Re: [PATCH 10/43] stop_machine: reimplement without using workqueue

From: Oleg Nesterov
Date: Mon Mar 01 2010 - 10:40:19 EST


On 03/02, Tejun Heo wrote:
> > and more importantly, if it was possible
> > stop_machine_cpu_callback(CPU_POST_DEAD) (which is called after
> > cpu_hotplug_done()) could race with stop_machine().
> > stop_machine_cpu_callback(CPU_POST_DEAD) relies on fact that this
> > thread has already called schedule() and it can't be woken until
> > kthread_stop() sets ->should_stop.
> Hmmm... I'm probably missing something but I don't see how
> stop_machine_cpu_callback(CPU_POST_DEAD) depends on stop_cpu() thread
> already parked in schedule(). Can you elaborate a bit?

Suppose that, when stop_machine_cpu_callback(CPU_POST_DEAD) is called,
that stop_cpu() thread T is still running and it is going to check state
before schedule().

CPU_POST_DEAD is called after cpu_hotplug_done(), another CPU can do
stop_machine() and set STOPMACHINE_PREPARE.

If T sees state == STOPMACHINE_PREPARE it will join the game, but it
wasn't counted in thread_ack counter, it is not cpu-bound, etc.

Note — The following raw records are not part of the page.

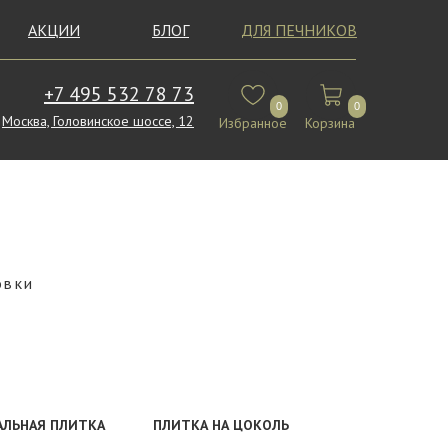
АКЦИИ
БЛОГ
ДЛЯ ПЕЧНИКОВ
+7 495 532 78 73
0
0
Москва, Головинское шоссе, 12
Избранное
Корзина
овки
АЛЬНАЯ ПЛИТКА
ПЛИТКА НА ЦОКОЛЬ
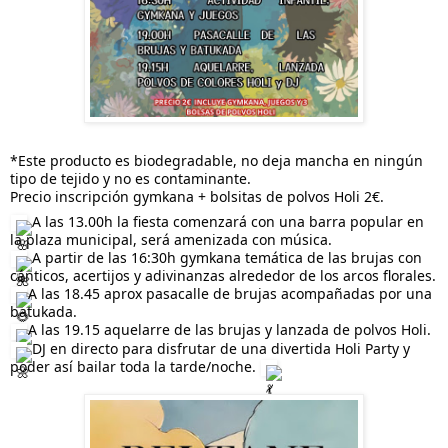
*Este producto es biodegradable, no deja mancha en ningún
tipo de tejido y no es contaminante.
Precio inscripción gymkana + bolsitas de polvos Holi 2€.
A las 13.00h la fiesta comenzará con una barra popular en
la plaza municipal, será amenizada con música.
A partir de las 16:30h gymkana temática de las brujas con
cánticos, acertijos y adivinanzas alrededor de los arcos florales.
A las 18.45 aprox pasacalle de brujas acompañadas por una
batukada.
A las 19.15 aquelarre de las brujas y lanzada de polvos Holi.
DJ en directo para disfrutar de una divertida Holi Party y
poder así bailar toda la tarde/noche.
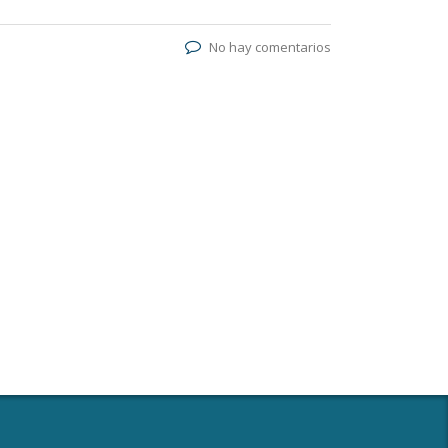
No hay comentarios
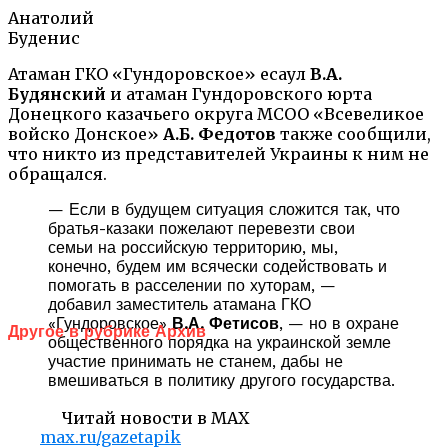
Анатолий
Буденис
Атаман ГКО «Гундоровское» есаул
В.А.
Будянский
и атаман Гундоровского юрта
Донецкого казачьего округа МСОО «Всевеликое
войско Донское»
А.Б. Федотов
также сообщили,
что никто из представителей Украины к ним не
обращался.
— Если в будущем ситуация сложится так, что
братья-казаки пожелают перевезти свои
семьи на российскую территорию, мы,
конечно, будем им всячески содействовать и
помогать в расселении по хуторам, —
добавил заместитель атамана ГКО
«Гундоровское»
В.А. Фетисов
, — но в охране
Другое в рубрике Архив
общественного порядка на украинской земле
участие принимать не станем, дабы не
вмешиваться в политику другого государства.
Читай новости в MAX
max.ru/gazetapik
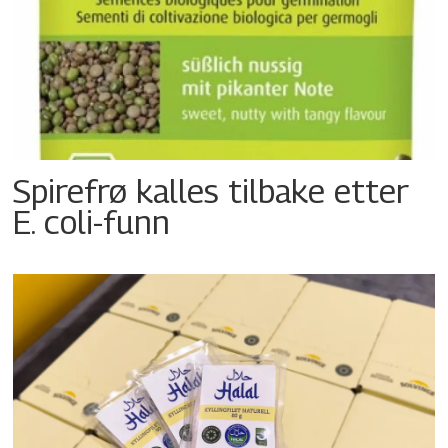
Spirefrø kalles tilbake etter
E. coli-funn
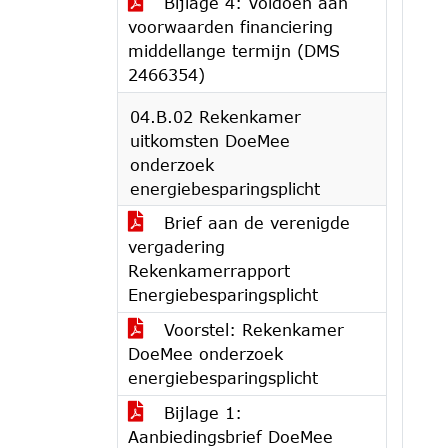
Bijlage 4: Voldoen aan
voorwaarden financiering
middellange termijn (DMS
2466354)
04.B.02 Rekenkamer
uitkomsten DoeMee
onderzoek
energiebesparingsplicht
Brief aan de verenigde
vergadering
Rekenkamerrapport
Energiebesparingsplicht
Voorstel: Rekenkamer
DoeMee onderzoek
energiebesparingsplicht
Bijlage 1:
Aanbiedingsbrief DoeMee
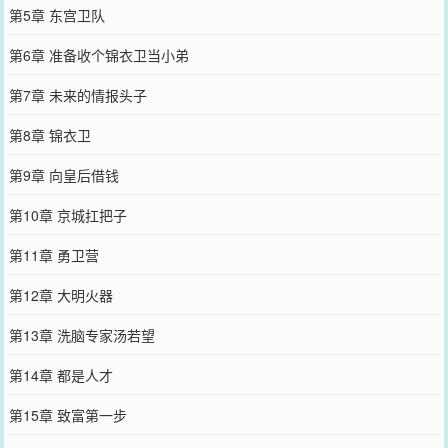
第5章 东宫卫队
第6章 准备收个锦衣卫当小弟
第7章 未来的情报头子
第8章 锦衣卫
第9章 向皇后借钱
第10章 京城扛把子
第11章 勇卫营
第12章 大明火器
第13章 洗脑专家汤若望
第14章 都是人才
第15章 致富第一步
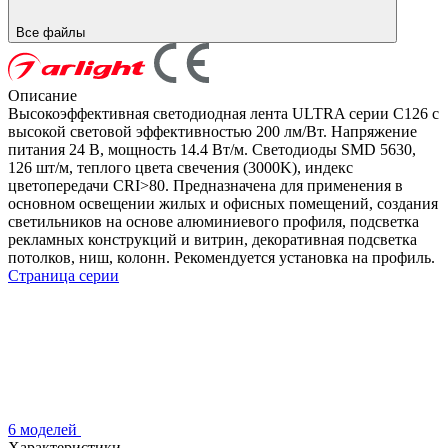
Все файлы
Описание
Высокоэффективная светодиодная лента ULTRA серии C126 с
высокой световой эффективностью 200 лм/Вт. Напряжение
питания 24 В, мощность 14.4 Вт/м. Светодиоды SMD 5630,
126 шт/м, теплого цвета свечения (3000K), индекс
цветопередачи CRI>80. Предназначена для применения в
основном освещении жилых и офисных помещений, создания
светильников на основе алюминиевого профиля, подсветка
рекламных конструкций и витрин, декоративная подсветка
потолков, ниш, колонн. Рекомендуется установка на профиль.
Страница серии
6 моделей
Характеристики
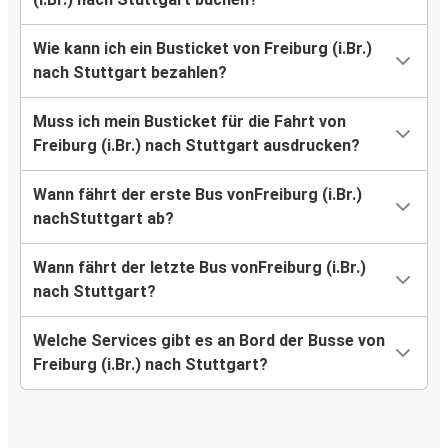
Wie kann ich ein Busticket von Freiburg (i.Br.)
nach Stuttgart bezahlen?
Muss ich mein Busticket für die Fahrt von
Freiburg (i.Br.) nach Stuttgart ausdrucken?
Wann fährt der erste Bus vonFreiburg (i.Br.)
nachStuttgart ab?
Wann fährt der letzte Bus vonFreiburg (i.Br.)
nach Stuttgart?
Welche Services gibt es an Bord der Busse von
Freiburg (i.Br.) nach Stuttgart?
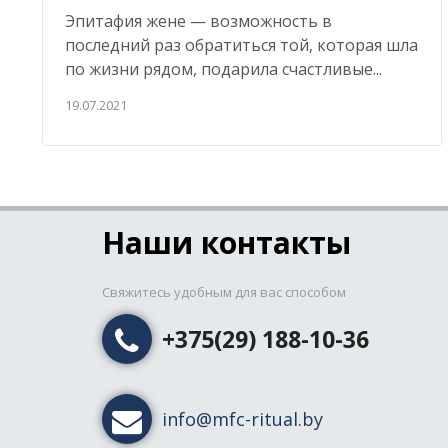
Эпитафия жене — возможность в
последний раз обратиться той, которая шла
по жизни рядом, подарила счастливые...
19.07.2021
Наши контакты
Свяжитесь удобным для вас способом
+375(29) 188-10-36
info@mfc-ritual.by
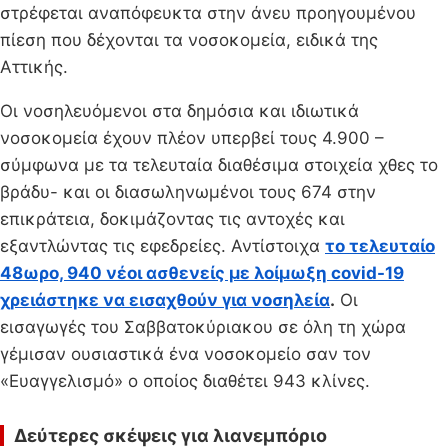
στρέφεται αναπόφευκτα στην άνευ προηγουμένου
πίεση που δέχονται τα νοσοκομεία, ειδικά της
Αττικής.
Οι νοσηλευόμενοι στα δημόσια και ιδιωτικά
νοσοκομεία έχουν πλέον υπερβεί τους 4.900 –
σύμφωνα με τα τελευταία διαθέσιμα στοιχεία χθες το
βράδυ- και οι διασωληνωμένοι τους 674 στην
επικράτεια, δοκιμάζοντας τις αντοχές και
εξαντλώντας τις εφεδρείες. Αντίστοιχα
το τελευταίο
48ωρο, 940 νέοι ασθενείς με λοίμωξη covid-19
χρειάστηκε να εισαχθούν για νοσηλεία
.
Οι
εισαγωγές του Σαββατοκύριακου σε όλη τη χώρα
γέμισαν ουσιαστικά ένα νοσοκομείο σαν τον
«Ευαγγελισμό» ο οποίος διαθέτει 943 κλίνες.
Δεύτερες σκέψεις για λιανεμπόριο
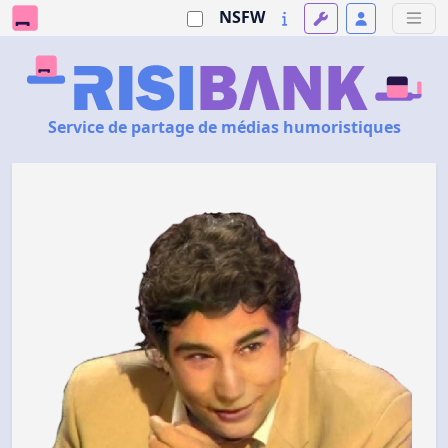
NSFW
Service de partage de médias humoristiques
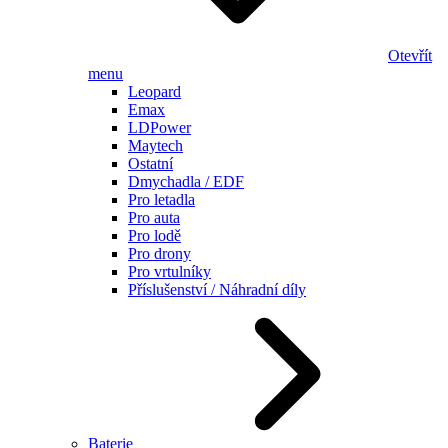
Otevřít
menu
Leopard
Emax
LDPower
Maytech
Ostatní
Dmychadla / EDF
Pro letadla
Pro auta
Pro lodě
Pro drony
Pro vrtulníky
Příslušenství / Náhradní díly
Baterie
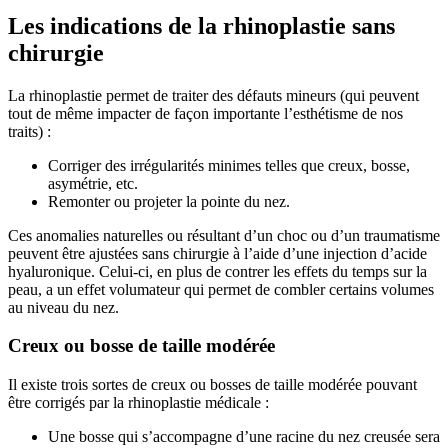
Les indications de la rhinoplastie sans
chirurgie
La rhinoplastie permet de traiter des défauts mineurs (qui peuvent
tout de même impacter de façon importante l’esthétisme de nos
traits) :
Corriger des irrégularités minimes telles que creux, bosse,
asymétrie, etc.
Remonter ou projeter la pointe du nez.
Ces anomalies naturelles ou résultant d’un choc ou d’un traumatisme
peuvent être ajustées sans chirurgie à l’aide d’une injection d’acide
hyaluronique. Celui-ci, en plus de contrer les effets du temps sur la
peau, a un effet volumateur qui permet de combler certains volumes
au niveau du nez.
Creux ou bosse de taille modérée
Il existe trois sortes de creux ou bosses de taille modérée pouvant
être corrigés par la rhinoplastie médicale :
Une bosse qui s’accompagne d’une racine du nez creusée sera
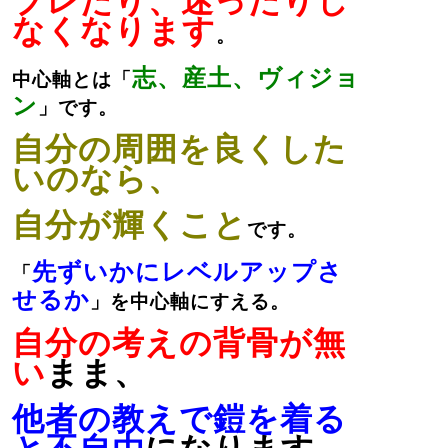
ブレたり、迷ったりし
なくなります
。
志、産土、ヴィジョ
中心軸とは「
ン
」です。
自分の周囲を良くした
いのなら、
自分が輝くこと
です。
先ずいかにレベルアップさ
「
せるか
」を中心軸にすえる。
自分の考えの背骨が無
い
まま、
他者の教えで鎧を着る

> >> int __stop_machine(int (*fn)(void *), void *data, const struct cpumask *cpus)
> >> {
> >> ...
> >> /* Schedule the stop_cpu work on all cpus: hold this CPU so one
> >> * doesn't hit this CPU until we're ready. */
> >> get_cpu();
> >> + for_each_online_cpu(i)
> >> + wake_up_process(*per_cpu_ptr(stop_machine_threads, i));
> >
> > I think the comment is wrong, and we need preempt_disable() instead
> > of get_cpu(). We shouldn't worry about this CPU, but we need to ensure
> > the woken real-time thread can't preempt us until we wake up them all.
> get_cpu() and preempt_disable() are exactly the same thing, aren't
> they?


> Do you think get_cpu() is wrong there for some reason?

No. I think that the comment is confusing, and preempt_disable()
"looks" more correct.

In any case, this is very minor, please ignore. In fact, I mentioned
this only because this email was much longer initially, at first I
thought I noticed the bug, but I was wrong ;)